Answerless she may be, but her inexact science for enduring pain has been used to good effect. On the imminent horizon for the Olympic road-race silver medallist are the Commonwealth Games. The 25-year-old goes into it as race favourite following a season that has included three victories and countless podiums.

Joining her on the road will be the likes of Emma Pooley, Lucy Garner, Laura Trott and Dani King, with the race taking place on the Glasgow course where she won the British title last year, an accolade she recently conceded to Trott.

It is a course she can plot nearly perfectly if she closes her eyes, the two key areas that will define whether she becomes Commonwealth champion or not clear in her mind.

“The two hardest climbs are around the back of the university and the last climb before the descent to the finish – those will be key,” she says. Armitstead was second in the previous Games in Delhi in 2010, the position she also finished at London 2012 as well as at her early-season goal, the Tour of Flanders. “I’m fed up of silvers, I want gold,” says the English cyclist.

There are some that question the importance of the Commonwealth Games, but Armitstead is not one of them. “For me, it’s very important particularly as it’s effectively a home Games,” she says. “I feel like I owe it to the Queen having sprinted down the Mall outside her house, I feel like I owe it to her and the rest of the Empire!”

It is said tongue in check but it was in the capital that Armitstead made history as Britain’s first medallist in 2012. Such is her competitive nature, she was disappointed to play second fiddle to Marianne Vos.

In some senses, then, are the Commonwealths a chance of redemption? “It’s different as it’s not the usual cycling field,” she says. “The Europeans are missing so it’s different for me. But it means a lot to me. It’s on British soil and I’ll be riding in front of my friends and family. I feel lucky to have had the Olympics on home soil, the Commonwealth Games and the Tour de France.”

The Tour passed through her Yorkshire home town of Otley in the opening days with thousands thronging the streets where she grew up and first pedalled a bike. She may not be in the stratosphere of Tour champions such as Sir Bradley Wiggins and Chris Froome but she remains a big name on the England team, although uneasily laughs off the suggestion.

She is similarly ill at ease talking about the big names she rides out with regularly from her Monaco flat, having become part of a group that includes a litany of Formula One drivers, past and present, such as Jenson Button, David Coulthard and Paul di Resta.

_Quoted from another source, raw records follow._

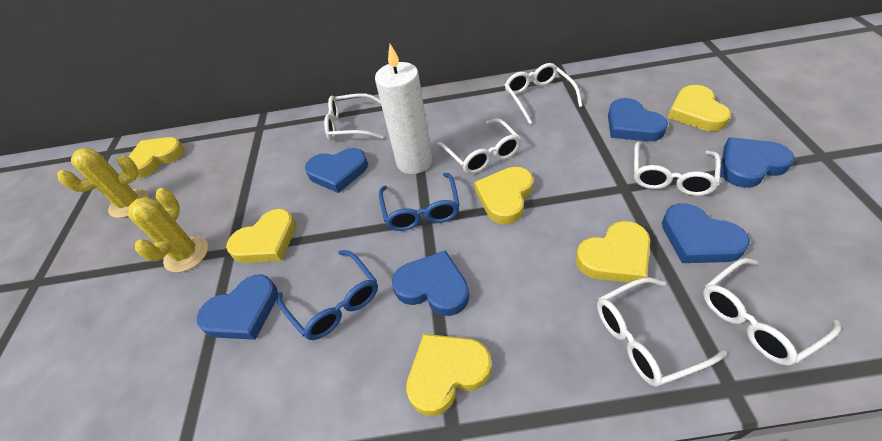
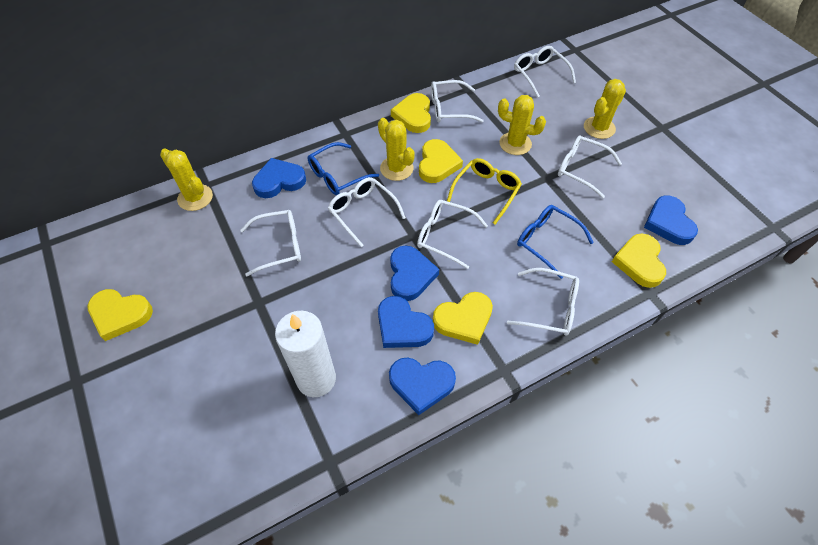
blue heart: 6 -> 5
white glasses: 6 -> 7
yellow cactus: 2 -> 4
yellow glasses: 0 -> 1
yellow heart: 6 -> 5

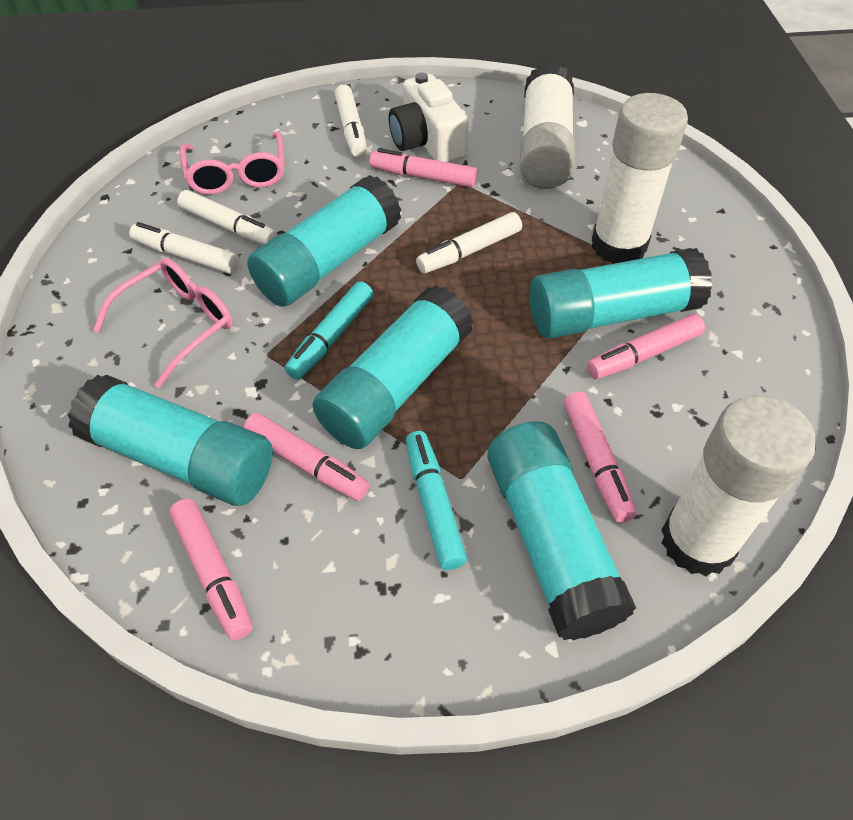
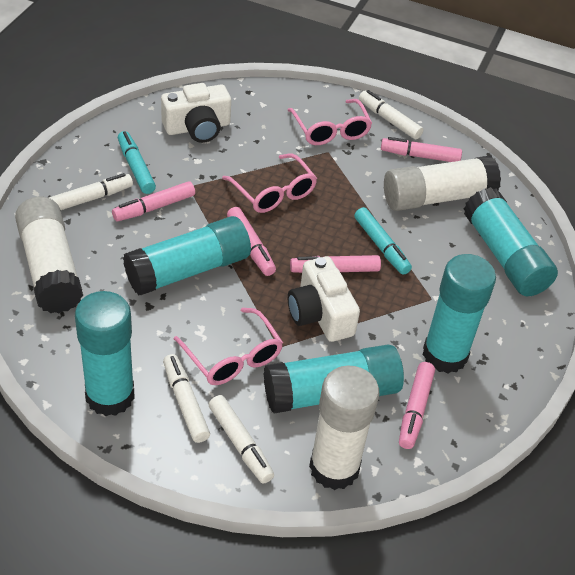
pink glasses: 2 -> 3
white camera: 1 -> 2

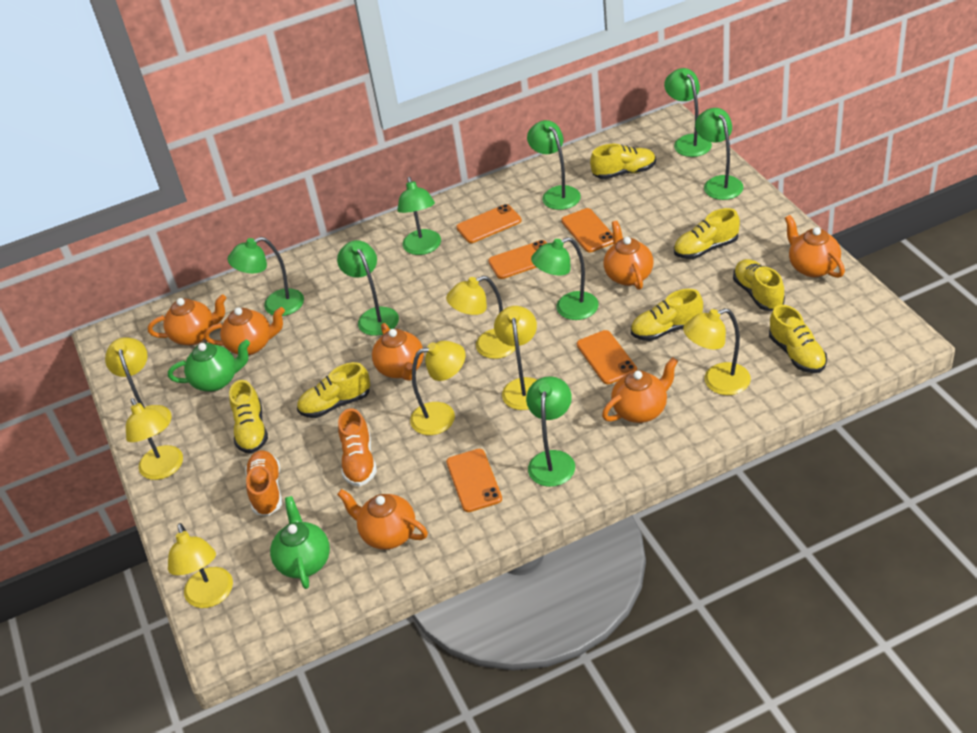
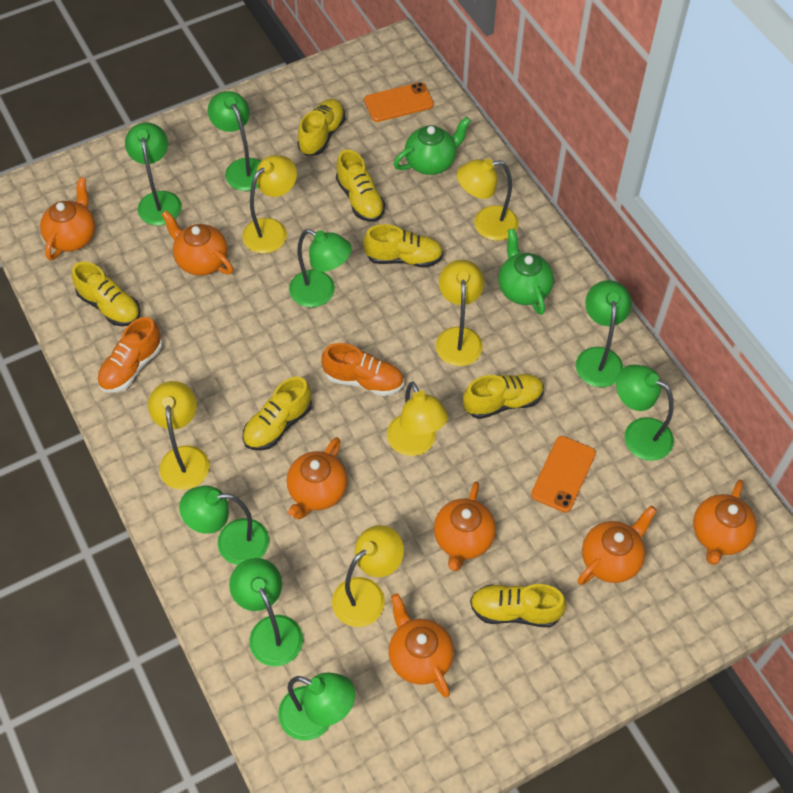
orange phone: 5 -> 2
yellow lamp: 7 -> 6

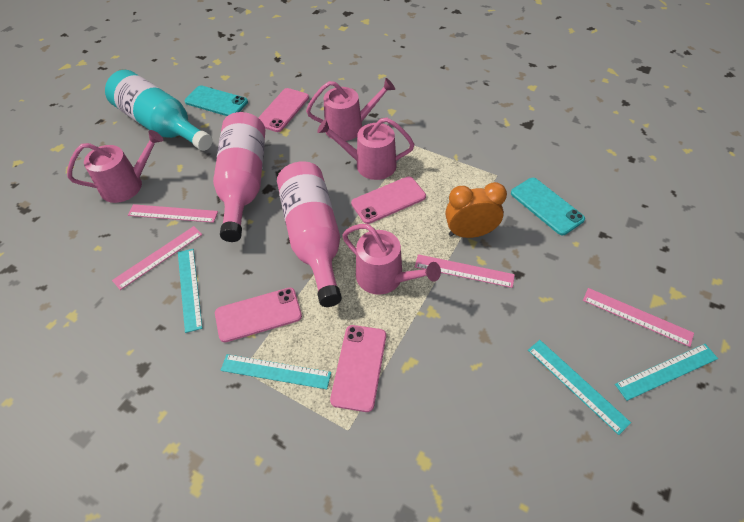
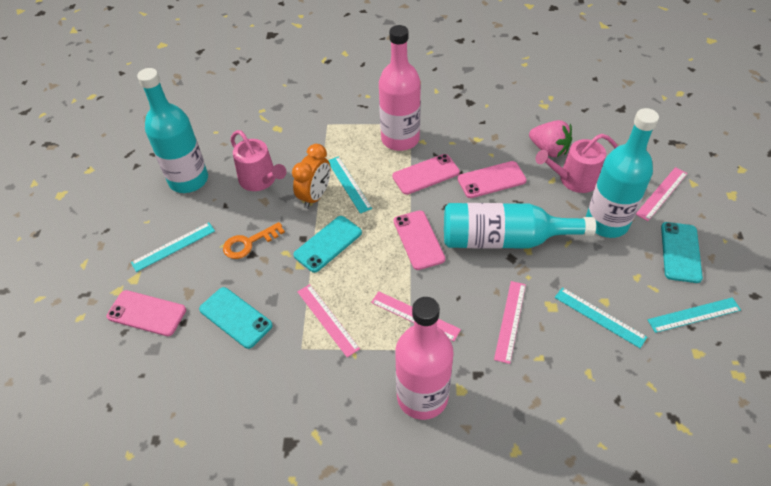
orange key: 0 -> 1
pink strawberry: 0 -> 1
pink watering can: 4 -> 2
turquoise bottle: 1 -> 3
turquoise phone: 2 -> 3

“I find it uncomfortable to talk about,” she admits. “It’s not like ‘wow, I’m out for a bike ride with Jenson Button’. It’s just it’s a group of sports people who live in this strange but great place Monaco where people flit in and out at different times with their various commitments.”

There will be little to no time now spent in Monaco before the Games. Prior to Glasgow, Armitstead will take part in La Course, a women’s day race on the streets of Paris that will take place and be televised just hours before the final stage of the Tour de France, an indicator of the increasing interest in and coverage of women’s cycling.

This year’s other goal is the World Championships in Spain in September. If she had to choose between gold in Glasgow or Ponferrada, the choice would be a simple one.

“It would be the World Championships,” she says. “It’s the much harder one to do. But I’ve had three clear goals for this season: Flanders, the Commonwealths and the Worlds. For me, it would still be absolutely massive to be Commonwealth champion.”